Ma i server attraverso cui circola il materiale si trovano soprattutto in Europa e in America, che “sono la culla della maggior parte delle aziende che gestiscono i server che permettono il funzionamento di molti siti o piattaforme in cui si divulga materiale pedopornografico. Da qui derivano, a nostro avviso, grosse responsabilità da parte delle aziende che gestiscono i server. Ad oggi non esistono protocolli o filtri per l’upload dei file. In servizi dedicati è possibile caricare qualsiasi tipo di materiale, anche violento, con la presenza di atti sessuali con minori, e con indicibili pratiche di abuso in modo totalmente gratuito, anonimo e senza alcun controllo da parte dei proprietari dello spazio web in cui il materiale viene caricato. Responsabilità”, accusa il rapporto.

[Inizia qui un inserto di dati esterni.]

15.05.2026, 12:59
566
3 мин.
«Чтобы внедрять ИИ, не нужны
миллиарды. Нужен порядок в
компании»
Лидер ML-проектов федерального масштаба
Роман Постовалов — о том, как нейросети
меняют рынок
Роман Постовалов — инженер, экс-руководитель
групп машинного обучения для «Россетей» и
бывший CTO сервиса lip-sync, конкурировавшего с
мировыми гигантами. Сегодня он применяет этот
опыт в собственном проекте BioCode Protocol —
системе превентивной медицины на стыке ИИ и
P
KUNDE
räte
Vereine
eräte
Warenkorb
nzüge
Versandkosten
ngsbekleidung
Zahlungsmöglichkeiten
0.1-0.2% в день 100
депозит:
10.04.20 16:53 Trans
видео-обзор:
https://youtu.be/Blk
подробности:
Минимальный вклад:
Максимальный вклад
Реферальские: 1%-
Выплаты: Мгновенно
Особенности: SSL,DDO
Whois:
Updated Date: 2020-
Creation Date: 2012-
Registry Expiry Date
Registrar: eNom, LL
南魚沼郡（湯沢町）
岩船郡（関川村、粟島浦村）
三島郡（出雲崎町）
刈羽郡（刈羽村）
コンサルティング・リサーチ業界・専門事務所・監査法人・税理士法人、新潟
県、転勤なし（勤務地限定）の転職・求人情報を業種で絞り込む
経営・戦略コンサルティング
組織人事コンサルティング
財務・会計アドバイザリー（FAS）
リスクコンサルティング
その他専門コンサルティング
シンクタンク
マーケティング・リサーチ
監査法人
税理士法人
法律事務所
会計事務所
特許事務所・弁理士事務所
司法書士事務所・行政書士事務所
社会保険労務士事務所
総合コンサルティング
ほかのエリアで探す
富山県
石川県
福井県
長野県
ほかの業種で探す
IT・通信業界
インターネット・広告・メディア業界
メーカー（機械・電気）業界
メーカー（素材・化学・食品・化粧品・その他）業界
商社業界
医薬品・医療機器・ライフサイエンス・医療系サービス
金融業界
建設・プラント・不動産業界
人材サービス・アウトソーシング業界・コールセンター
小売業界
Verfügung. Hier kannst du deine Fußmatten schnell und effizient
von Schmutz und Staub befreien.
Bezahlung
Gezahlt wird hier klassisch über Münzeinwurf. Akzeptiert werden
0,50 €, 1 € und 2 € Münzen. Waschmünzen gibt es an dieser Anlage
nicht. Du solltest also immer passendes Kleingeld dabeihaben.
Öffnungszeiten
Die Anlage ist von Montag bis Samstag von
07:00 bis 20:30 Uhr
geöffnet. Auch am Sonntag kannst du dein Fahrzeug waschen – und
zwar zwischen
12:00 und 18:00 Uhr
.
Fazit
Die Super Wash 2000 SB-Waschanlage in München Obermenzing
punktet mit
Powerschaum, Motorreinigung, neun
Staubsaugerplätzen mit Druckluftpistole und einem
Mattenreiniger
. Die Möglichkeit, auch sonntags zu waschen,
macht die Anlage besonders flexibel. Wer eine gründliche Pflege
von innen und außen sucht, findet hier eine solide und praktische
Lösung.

“Non esiste, per ovvie ragioni, un’unica regolamentazione del web, valida in tutti i Paesi. Su Internet non esistono confini geografici e la libertà di azione dell’utente è quasi totale, in particolare nel web sommerso. Ma esistono dei mezzi tecnici o delle soluzioni per mettere un freno alla diffusione di questo orrore silente che ha per protagonisti bambini innocenti? Alle Nazioni, ai colossi del web interessa bloccare lo scambio di file e il mercato illecito di materiale pedopornografico? È possibile mettere dei filtri? È possibile creare dei sistemi intelligenti che individuino le immagini di nudo o violente? E ancora perché gli Stati europei o del mondo dovrebbero preoccuparsi di stilare protocolli comuni per porre un limite alla circolazione di materiale illecito online? “, si chiede l’associazione. “I mezzi tecnici per inibire la diffusione di tale materiale esistono. Costosi algoritmi riescono ad individuare la tipologia di immagini, riconoscono i volti e il nudo. Le inserzioni a pagamento di Facebook, ad esempio, sono dotate di un sistema che automaticamente blocca il caricamento di file in cui vi è la figura umana nuda, perché contrarie alle linee guida del social. Tali sistemi potrebbero essere programmati anche per gli spazi online di condivisione di file, ma evidentemente mettere dei filtri comprometterebbe il guadagno dell’azienda che fornisce il servizio”. E chiede lo scardinamento dell’anonimato, oltre che l’istituzione di una black list.

“Non esiste un controllo, i colossi del web non intervengono. Ma io chiedo: se fosse vostra figlia? Per la società, questo è un problema marginale. Invece non lo è”, è l’appello accorato di Don Fortunato Di Noto. Servirà?